For more than 500 Harvey County residents it is welcome news: Kansas has received additional funds to support WIC and keep the program operational during a governmental shutdown.
According to KDHE, the funds should keep the program operating through March. The Special Supplemental Nutrition Program for Women, Infants, and Children (WIC) provides Federal grants to States for supplemental foods, health care referrals, and nutrition education for low-income pregnant, breastfeeding, and non-breastfeeding postpartum women, and to infants and children up to age 5 who are found to be at nutritional risk.
Locally the program is administrated by the Harvey County Health Department. According to Dave Thomason, Director of the Nutrition and WIC Services Section in the KDHE Bureau of Family Health, there were 521 recipients in Harvey County in December, the most recent statistics available. Of those, 119 were women — 40 of whom were pregnant — while 255 were children ages 1 through 5 and 147 were infants under the age of 1.
WIC gives about $70 per month to pregnant women, $90 per month to breastfeeding mothers, $140 per month for formual fed infants and $60 a month to children under the age of 5. Assistance can be used to purchase only WIC approved foods.
KDHE received an additional $1,421,255 for food purchases and $889,645 for Nutrition Services and Administration.

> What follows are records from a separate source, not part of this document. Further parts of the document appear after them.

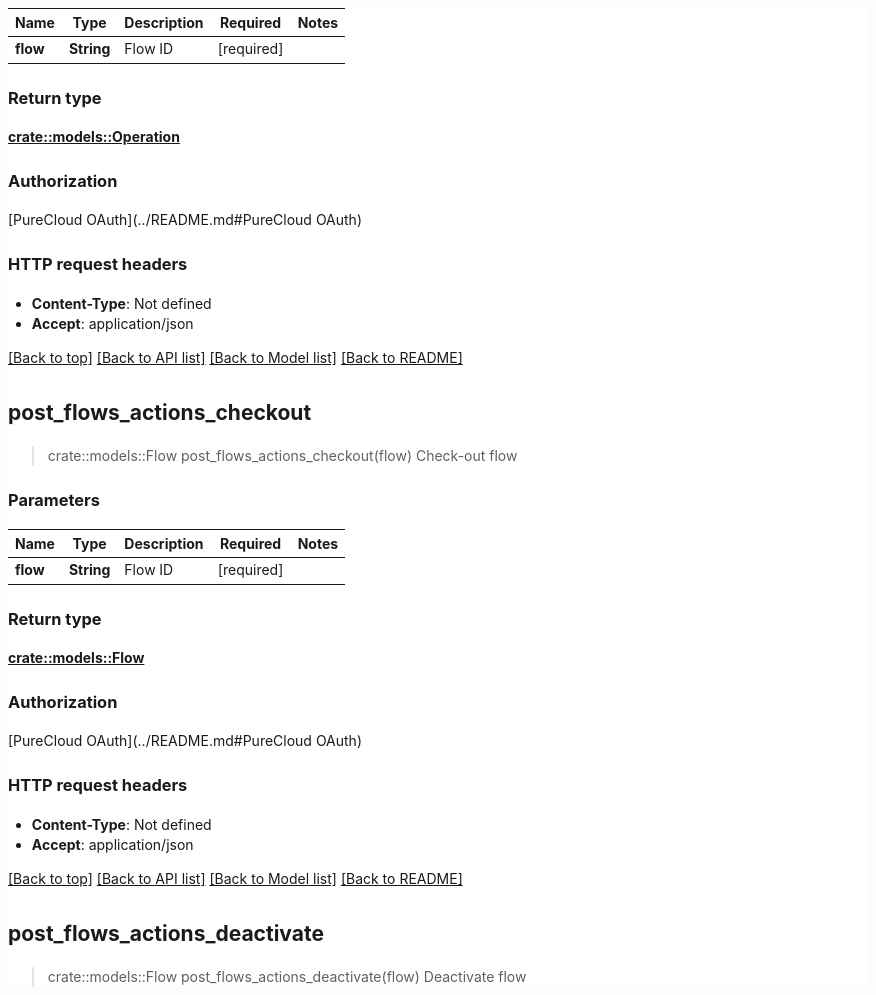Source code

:Name | Type | Description  | Required | Notes
------------- | ------------- | ------------- | ------------- | -------------
**flow** | **String** | Flow ID | [required] |

### Return type

[**crate::models::Operation**](Operation.md)

### Authorization

[PureCloud OAuth](../README.md#PureCloud OAuth)

### HTTP request headers

- **Content-Type**: Not defined
- **Accept**: application/json

[[Back to top]](#) [[Back to API list]](../README.md#documentation-for-api-endpoints) [[Back to Model list]](../README.md#documentation-for-models) [[Back to README]](../README.md)


## post_flows_actions_checkout

> crate::models::Flow post_flows_actions_checkout(flow)
Check-out flow

### Parameters


Name | Type | Description  | Required | Notes
------------- | ------------- | ------------- | ------------- | -------------
**flow** | **String** | Flow ID | [required] |

### Return type

[**crate::models::Flow**](Flow.md)

### Authorization

[PureCloud OAuth](../README.md#PureCloud OAuth)

### HTTP request headers

- **Content-Type**: Not defined
- **Accept**: application/json

[[Back to top]](#) [[Back to API list]](../README.md#documentation-for-api-endpoints) [[Back to Model list]](../README.md#documentation-for-models) [[Back to README]](../README.md)


## post_flows_actions_deactivate

> crate::models::Flow post_flows_actions_deactivate(flow)
Deactivate flow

These funds now allow Kansas to purchase foods until Mar. 4, 2019 and keep staff operational until Mar. 13.
“This is good news for the WIC program in Kansas,” Thomason said. “There is a great deal of uncertainty during the shutdown, so this news will help to communicate that the WIC program is secure into March. We will continue to share any other news about this program in the meantime.”
According to the USDA, there were 50,278 recipients of WIC in September 2018, the most recent number available. Accoring to kansaswic.org, the program serves all 102 counties in Kansas.
The USDA continues to monitor state WIC programs and is working to ensure that programs remain operational. States were instructed to contact the USDA prior to implementing any changes to the program that would curtail operations or in any way limit or restrict access to the program and its benefits.